Give the lines of every entry below as a numbered list, skipping any blank lines. Leave the pictures out of your answer.
Content starts
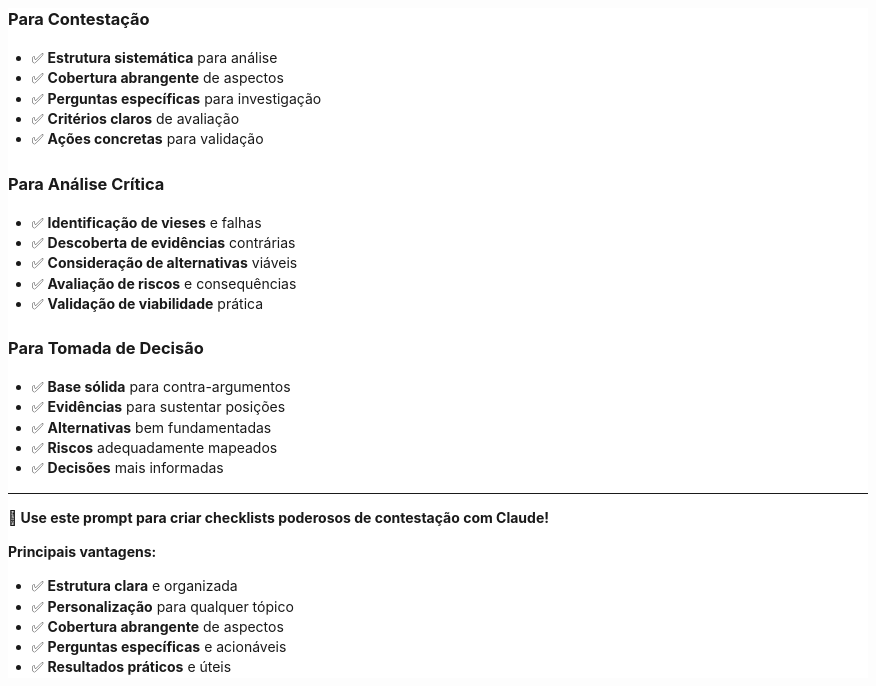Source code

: ### **Para Contestação**
- ✅ **Estrutura sistemática** para análise
- ✅ **Cobertura abrangente** de aspectos
- ✅ **Perguntas específicas** para investigação
- ✅ **Critérios claros** de avaliação
- ✅ **Ações concretas** para validação

### **Para Análise Crítica**
- ✅ **Identificação de vieses** e falhas
- ✅ **Descoberta de evidências** contrárias
- ✅ **Consideração de alternativas** viáveis
- ✅ **Avaliação de riscos** e consequências
- ✅ **Validação de viabilidade** prática

### **Para Tomada de Decisão**
- ✅ **Base sólida** para contra-argumentos
- ✅ **Evidências** para sustentar posições
- ✅ **Alternativas** bem fundamentadas
- ✅ **Riscos** adequadamente mapeados
- ✅ **Decisões** mais informadas

---

**🎯 Use este prompt para criar checklists poderosos de contestação com Claude!**

**Principais vantagens:**
- ✅ **Estrutura clara** e organizada
- ✅ **Personalização** para qualquer tópico
- ✅ **Cobertura abrangente** de aspectos
- ✅ **Perguntas específicas** e acionáveis
- ✅ **Resultados práticos** e úteis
Content ends
→ Problem solution:
1. Source code
2. : ### **Para Contestação**
3. - ✅ **Estrutura sistemática** para análise
4. - ✅ **Cobertura abrangente** de aspectos
5. - ✅ **Perguntas específicas** para investigação
6. - ✅ **Critérios claros** de avaliação
7. - ✅ **Ações concretas** para validação
8. ### **Para Análise Crítica**
9. - ✅ **Identificação de vieses** e falhas
10. - ✅ **Descoberta de evidências** contrárias
11. - ✅ **Consideração de alternativas** viáveis
12. - ✅ **Avaliação de riscos** e consequências
13. - ✅ **Validação de viabilidade** prática
14. ### **Para Tomada de Decisão**
15. - ✅ **Base sólida** para contra-argumentos
16. - ✅ **Evidências** para sustentar posições
17. - ✅ **Alternativas** bem fundamentadas
18. - ✅ **Riscos** adequadamente mapeados
19. - ✅ **Decisões** mais informadas
20. ---
21. **🎯 Use este prompt para criar checklists poderosos de contestação com Claude!**
22. **Principais vantagens:**
23. - ✅ **Estrutura clara** e organizada
24. - ✅ **Personalização** para qualquer tópico
25. - ✅ **Cobertura abrangente** de aspectos
26. - ✅ **Perguntas específicas** e acionáveis
27. - ✅ **Resultados práticos** e úteis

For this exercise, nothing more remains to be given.